Excerpt:

Content starts

Monsakun has five levels of problems that require different thinking approaches. All levels are the same in terms of posing problems from a card set, but they have different requirements. Levels 1–4 provide the numerical formula of the story, while level 5 is required to consider the unknown number. There are 12 assignments and four story types in the level: combination stories (assignments 1–3), increase stories (assignments 4–6), decrease stories (assignments 7–9), and comparison stories (assignments 10–12). An assignment is completed when learners pose the problem correctly. As a feature of Monsakun, each time a learner makes a mistake, the system will provide explanation feedback according to the mistake. This feedback will stimulate the learner to think about the other solutions and lead them to the correct answer.
Problem-posing activity in Monsakun
The triplet structure model defines an arithmetic word problem solved by addition or subtraction as a composition of three simple sentences with two “existence sentences” and one “relational sentence.” An existence sentence represents a number of single objects that has an independent quantity. A relational sentence has a relative quantity and contains a keyword that represents a story type. Although an existence sentence can be used in any story, each type of relational sentence is used only in one type of story. There are four story types: combination story, increase story, decrease story, and comparison story.
The sentence cards are encoded with an indexing number shown in Fig. 2d. When the slot is still empty, index = 0 is implemented. For instance, when learners pose the problem by selecting sentence card #1 and arrange it into the second slot, state 010 has been obtained, which is shown in Fig. 2a. Another example of a state is shown in Fig. 2b; state 410 happens when learners pose the problem by selecting sentence Card #4 and then arranging it into the first slot and selecting sentence card #1 and then arranging it into the second slot.

Content ends

Data entries:
Content starts

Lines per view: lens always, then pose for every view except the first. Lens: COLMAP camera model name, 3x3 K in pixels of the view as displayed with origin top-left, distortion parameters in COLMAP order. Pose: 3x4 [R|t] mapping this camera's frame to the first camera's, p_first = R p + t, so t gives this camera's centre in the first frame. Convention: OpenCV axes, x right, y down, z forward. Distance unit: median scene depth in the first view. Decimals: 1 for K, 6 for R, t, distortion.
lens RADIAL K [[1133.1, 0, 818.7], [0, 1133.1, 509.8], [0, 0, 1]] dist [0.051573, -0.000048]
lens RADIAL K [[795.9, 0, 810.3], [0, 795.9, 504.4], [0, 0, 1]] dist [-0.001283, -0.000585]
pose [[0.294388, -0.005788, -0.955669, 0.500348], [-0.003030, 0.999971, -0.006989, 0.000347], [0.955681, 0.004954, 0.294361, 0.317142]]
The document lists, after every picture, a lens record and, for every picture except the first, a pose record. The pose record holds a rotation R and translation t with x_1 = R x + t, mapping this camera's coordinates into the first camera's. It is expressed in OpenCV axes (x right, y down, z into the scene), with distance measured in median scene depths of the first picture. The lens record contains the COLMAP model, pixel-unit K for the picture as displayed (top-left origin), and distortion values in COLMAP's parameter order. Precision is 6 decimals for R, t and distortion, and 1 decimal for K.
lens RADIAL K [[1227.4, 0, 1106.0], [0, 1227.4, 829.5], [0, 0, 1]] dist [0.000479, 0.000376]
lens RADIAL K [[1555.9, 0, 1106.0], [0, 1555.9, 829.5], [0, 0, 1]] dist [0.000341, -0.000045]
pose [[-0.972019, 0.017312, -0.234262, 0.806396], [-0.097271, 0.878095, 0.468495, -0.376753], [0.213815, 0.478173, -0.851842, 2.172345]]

Content ends

Write the next part of the passage on the Monsakun problem-posing system, picking up after its final sentence. The items have no role in this work.

Your response:
Assessment of products: constraints to form a problem
The task model of posing problems via sentence integration has been developed based on the consideration of problem types in the triplet structure model (Kurayama and Hirashima 2010). Based on the task model, five main constraints must be satisfied by each posed problem; they are (1) calculation, (2) story type, (3) number, (4) objects, and (5) sentence structure. The calculation is the numerical expression representing the story type. Calculation structure requires numbers assigned to the correct sentence structure, whether an existence sentence or relational sentence according to the story type. The story type is one of the four available story types. They are combination story, increase story, decrease story, and comparison story. The story type should be identified in the requirement. The number is the quantity in the sentence. Number structure requires the consistency of numbers in the problem. Each number in the problem must be derived from the other numbers. The object is the entity in the sentence. Object structure also requires the consistency of entities in the sentences. For example, if the story type is increase or decrease, the objects in the three sentences must be the same. On the other hand, if the story type is combination or comparison, objects in the independent quantity sentences are different, and both are in the relative quantity sentence. The sentence structure is the composition of sentences. As defined in the triplet structure model, an arithmetic word problem must consist of two existence sentences and one relational sentence. The type of relational sentence is related to the story types. When less than five constraints are satisfied, the posed problem is not valid; that is, the problem cannot be solved, or it is not the required one. The validity is measured based on the number of satisfied constraints.
- 1)
There are 3 white rabbits;
- 2)
There are ? black rabbits;
- 3)
There are 8 white and black rabbits altogether;
- 4)
There are 8 white rabbits;
- 5)
There are 3 more white rabbits than black rabbits; and
- 6)
There are 3 brown rabbits.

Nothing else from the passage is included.